= The tasks =
**a.** In the forum thread on mixed-species enclosures, what stocking arrangement for red-eyed treefrogs is called ridiculous?
**b.** Reproduce the passage of the forum thread on mixed-species enclosures between "Actually with the" and "rule in amphibians?", inclusive.

= Text block =
* * * * *
Take a human being. We live in a large area, but lets just say our city. This will be like the territory of your salamander. The salamander is territorial over it's area, like people are of their house. Most of us live with a member of the opposite sex as well. A person can live in a single room for their whole life. Even with a partner and another pair. Are they comfortable? Depends. Now throw in another species. I'm not sure of a god example of a species that's not really harmful, but about same size. How about a small cow? Can you live with a cow? Sure. Would you like living with a cow? Depending on the person, but majority no. Why wouldn't you? You would occupy same space (here in kansas anyways), and you are around same size, both mammals, etc. See what I'm trying to say?

20 red-eyed treefrogs in a 55 gallon is ridiculous. That's cramped space.



> snip " If it's not broke, don't fix it."
> I can say the same thing with regard to multispecies exhibits. If it works then why not?


How did someobdy come about finding that 2 or more animals can be placed with each other? Experimentation. The animal's well being is sacrificed to see if it can live with another animal? Humans and tigers, nope that doesn't work, so let's try....bears. Nope, doesn't work. And finally the cow, yep it works, they must be able to live together, and be just fine...


----------



## Guest (Dec 21, 2004)

this thread is getting to be a little ridiculous, and kinda reminds me of the stuff that happens on kingsnake. 

anyways, my personal opinion is that mixing species is for the most part, needless. In a worse case scenario, the species kill each other (whether directly, through stress, or differing requirements). and in a best case scenario they both live long lives, continue to breed etc. The best case scenario can be achieved without mixing two species, so what is the point? I believe this thread was started because the person who started it is only allowed to have two tanks in his house. In that case, I believe that it is best to err on the side of caution, and not sacrifice animal's comfort and health just to get another species of pet. 

I agree that a mixed species would be very cool, but there are just too many possible problems for it to be plausible, unless one has the resources to create a large well planted tank that can suit the specific needs of every inhabitant.


----------



## Ed (Sep 19, 2004)

Actually with the Plethodon cinereus, this is observed in the wild as resources become more abundent territorial requirements shrink (and if the resources are sufficient the space defended becomes the sheltering rock). This reduction in spatial requirements applies equally among all of the amphibian models I am aware of.. Do you know of any exceptions to the rule in amphibians?
* * * * *
[A block of data]

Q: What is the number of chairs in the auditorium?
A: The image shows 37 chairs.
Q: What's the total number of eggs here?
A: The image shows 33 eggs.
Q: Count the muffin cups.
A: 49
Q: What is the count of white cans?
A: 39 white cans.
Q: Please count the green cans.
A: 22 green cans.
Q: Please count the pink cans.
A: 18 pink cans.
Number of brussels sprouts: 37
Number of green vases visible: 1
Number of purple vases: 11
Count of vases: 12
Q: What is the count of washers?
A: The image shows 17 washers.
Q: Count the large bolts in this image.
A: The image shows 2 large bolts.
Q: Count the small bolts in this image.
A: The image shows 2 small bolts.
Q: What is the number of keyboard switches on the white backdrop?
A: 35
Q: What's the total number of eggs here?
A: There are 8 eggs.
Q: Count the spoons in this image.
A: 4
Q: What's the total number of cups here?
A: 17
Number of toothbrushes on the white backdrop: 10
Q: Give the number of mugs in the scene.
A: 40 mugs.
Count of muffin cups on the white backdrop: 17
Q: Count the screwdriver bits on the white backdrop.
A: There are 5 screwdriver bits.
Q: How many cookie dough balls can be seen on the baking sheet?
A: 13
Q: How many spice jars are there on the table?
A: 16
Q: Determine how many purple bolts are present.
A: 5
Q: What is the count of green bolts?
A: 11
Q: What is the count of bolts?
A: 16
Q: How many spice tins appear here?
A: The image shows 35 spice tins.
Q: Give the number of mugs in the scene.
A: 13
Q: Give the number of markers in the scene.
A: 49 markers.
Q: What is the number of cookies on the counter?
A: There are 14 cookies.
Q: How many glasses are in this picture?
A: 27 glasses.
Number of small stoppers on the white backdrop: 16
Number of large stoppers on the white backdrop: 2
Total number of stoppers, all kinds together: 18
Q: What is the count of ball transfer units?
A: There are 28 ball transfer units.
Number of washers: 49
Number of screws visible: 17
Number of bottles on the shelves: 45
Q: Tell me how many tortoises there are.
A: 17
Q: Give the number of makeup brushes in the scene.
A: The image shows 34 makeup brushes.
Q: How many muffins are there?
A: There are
* * * * *
= Per-task outputs =
**a.** Twenty red-eyed treefrogs in a 55 gallon.

**b.**
Actually with the Plethodon cinereus, this is observed in the wild as resources become more abundent territorial requirements shrink (and if the resources are sufficient the space defended becomes the sheltering rock). This reduction in spatial requirements applies equally among all of the amphibian models I am aware of.. Do you know of any exceptions to the rule in amphibians?